Continuità. Sembra questa la parola d’ordine di Luciano Gualzetti, neo nominato direttore della Caritas Ambrosiana. Il primo laico nella storia della realtà milanese. E forse il suo non essere un sacerdote, dopo ben sei preti alla direzione, è l’unica versa discontinuità nella nomina conferita al 55enne lecchese dal cardinale Angelo Scola (qui la news).

Gualzetti (a sinistra nella foto) del resto è stato responsabile della Caritas decanale e poi di quella della zona pastorale di Lecco e dal 1997 è vicedirettore di Caritas Ambrosiana «sono entrato in Caritas quando c’era monsignor Bazzarri (attuale presidente di Fondazione don Gnocchi e direttore Caritas dal 1984 al 93, ndr.)» ricorda. Una militanza pluriennale nell’organismo pastorale della diocesi di Milano dunque. E un impegno che lo ha visto in questi ultimi anni ricoprire diversi

incarichi (presidente di Fondazione San Carlo, specializzata in progetti di housing sociale e formazione professionale, presidente di Fondazione San Bernardino promossa dalla Conferenza episcopale lombarda per prevenire l’usura, e dal 2009 segretario generale del Fondo Famiglia Lavoro della diocesi).

«Si proseguirà nelle attività che Caritas Ambrosiana sta portando avanti: l’attenzione alle persone in difficoltà, le emergenza oggi sono soprattutto l’afflusso di profughi, la disoccupazione, la precarietà. Tutti ambiti in cui cerchiamo di dare risposte tempestive» dice Gualzetti a poche ore dalla nomina (entrerà in carica effettivamente il 1 aprile).
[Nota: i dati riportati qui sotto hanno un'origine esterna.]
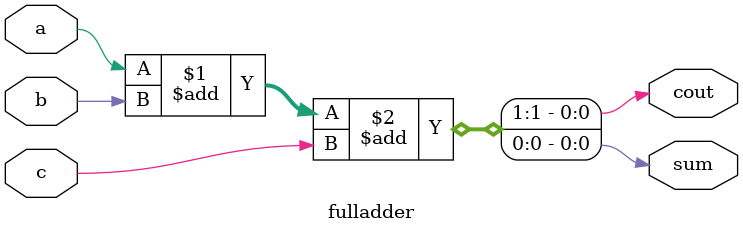
<source format=v>
module fulladder(a,b,c,sum,cout);

    input a,b,c;
    output sum,cout;
  	assign {cout,sum} = a+b+c;
    

endmodule
</source>
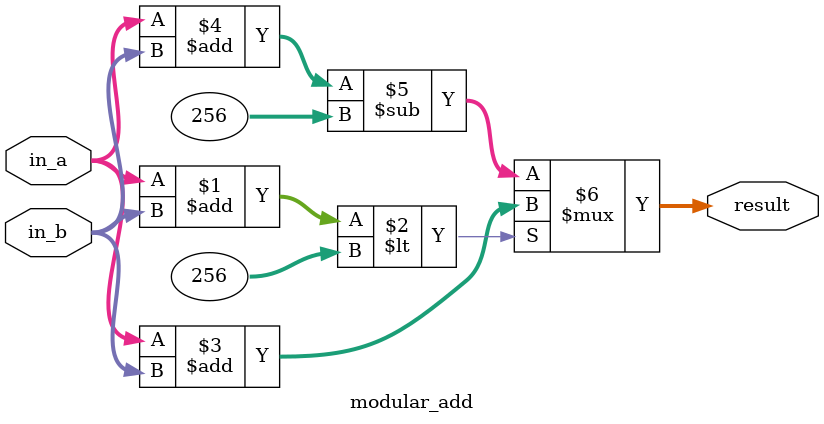
<source format=v>
module modular_add
#(
    parameter INT_WIDTH = 32,
    parameter MOD       = 256
)
(
    input  [INT_WIDTH - 1:0] in_a,
    input  [INT_WIDTH - 1:0] in_b,
    output [INT_WIDTH - 1:0] result
);

    assign result = ((in_a + in_b) < MOD) ? in_a + in_b : in_a + in_b - MOD;

endmodule
</source>
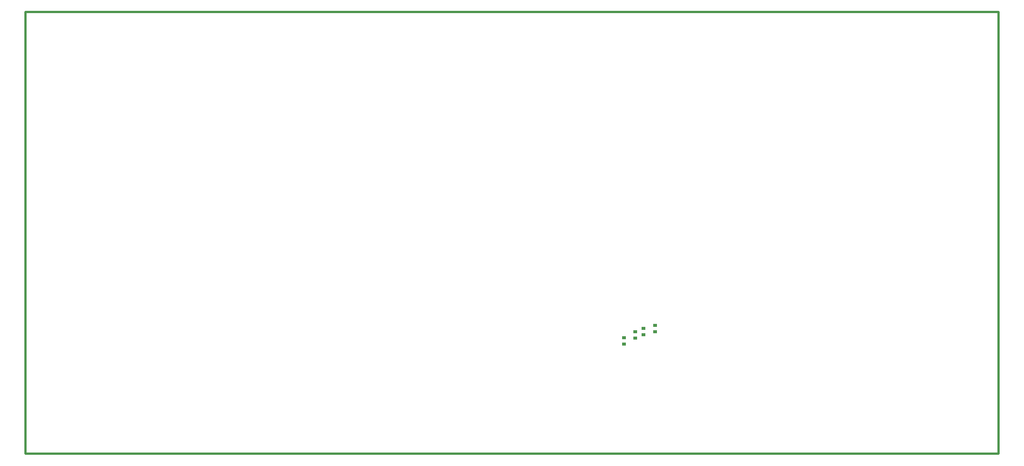
<source format=gbp>
%FSTAX23Y23*%
%MOIN*%
%SFA1B1*%

%IPPOS*%
%ADD12R,0.035433X0.027559*%
%ADD29C,0.020000*%
%LNeurocard_vme_3u_(3.937_x_8.660_inches)-1*%
%LPD*%
G54D12*
X09425Y07089D03*
Y0703D03*
X09498Y07119D03*
Y0706D03*
X09604Y07146D03*
Y07087D03*
X09325Y07036D03*
Y06977D03*
G54D29*
X04Y06D02*
Y09937D01*
X1266Y06D02*
Y09937D01*
X04D02*
X1266D01*
X04Y06D02*
X1266D01*
M02*
</source>
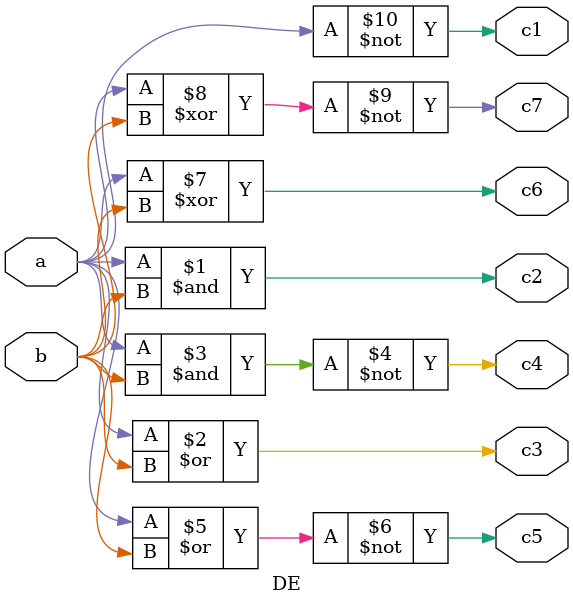
<source format=v>
module DE(a,b,c1,c2,c3,c4,c5,c6,c7); 
input a,b; 
output c1,c2,c3,c4,c5,c6,c7; 
not g1(c1,a); 
and g2(c2,a,b); 
or g3(c3,a,b); 
nand g4(c4,a,b); 
nor g5(c5,a,b); 
xor g6(c6,a,b); 
xnor g7(c7,a,b); 
endmodule 
</source>
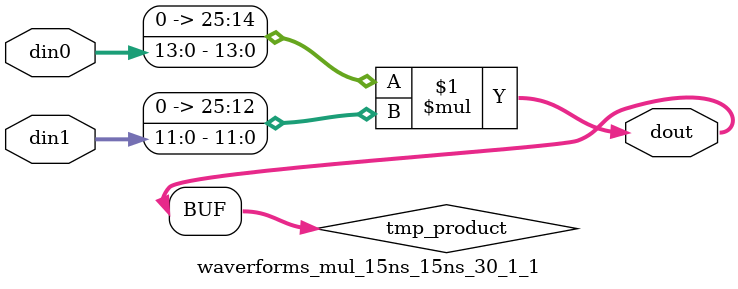
<source format=v>

`timescale 1 ns / 1 ps

 module waverforms_mul_15ns_15ns_30_1_1(din0, din1, dout);
parameter ID = 1;
parameter NUM_STAGE = 0;
parameter din0_WIDTH = 14;
parameter din1_WIDTH = 12;
parameter dout_WIDTH = 26;

input [din0_WIDTH - 1 : 0] din0; 
input [din1_WIDTH - 1 : 0] din1; 
output [dout_WIDTH - 1 : 0] dout;

wire signed [dout_WIDTH - 1 : 0] tmp_product;
























assign tmp_product = $signed({1'b0, din0}) * $signed({1'b0, din1});











assign dout = tmp_product;





















endmodule

</source>
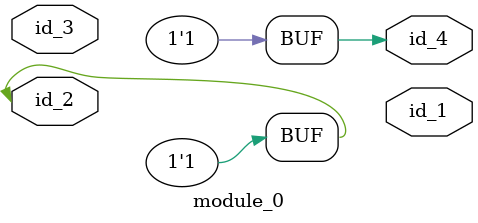
<source format=v>
module module_0 (
    id_1,
    id_2,
    id_3,
    id_4
);
  output id_4;
  inout id_3;
  inout id_2;
  output id_1;
  assign id_2 = 1;
  assign id_4 = id_2;
endmodule

</source>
Ma c’è un secondo filone di attenzione che «spesso passa in secondo piano, ma è importantissimo ed è il lavoro culturale, la necessità di cambiare la mentalità. Come Caritas cerchiamo di incidere sugli stili di vita, cambiare i registri della percezione».

Due dunque i filoni di attenzione uno concreto di intervento e l’altro culturale. «La sfida è quella di non dare per scontata una mentalità evangelica anche tra chi frequenta le parrocchie», perché sembra voler dire non basta dare un pacco alimentare occorre andare oltre.

Il suo essere il primo laico a dirigere Caritas Ambrosiana non lo vive come una straordinarietà: «In Caritas la stima per i laici è sempre stata alta» osserva, ma ammette che per lui si tratta «di una grossa responsabilità» avendo come predecessori sei sacerdoti.
La Caritas è «un luogo che favorisce l’attenzione ai laici e del restopossono portare un contribuito originale, soprattutto in fatto di competenze ed è per tutti i laici un luogo in cui giocare una responsabilità».

Tra le emergenze vi è sicuramente quella della casa «è un tema complesso» ammette e ricorda che la Fondazione San Carlo ha 150 appartamenti «a fronte di 10mila persone che vivono questo problema. Noi e il Terzo settore però non possiamo affrontare questa emergenza in termini strutturali, servono politiche e azioni di lungo periodo. Ed è qui che si gioca anche il nostro impegno culturale. Su casa, lavoro, precarietà per arrivare a un vero cambiamento occorre incidere nella mentalità, per avere ricadute sui decisori politici, sulle imprese, sulle banche. Serve un’azione pedagogica verso il primo e il secondo settore per poter incidere a livello culturale e poter rispondere alle sfide che sono in continua mutazione».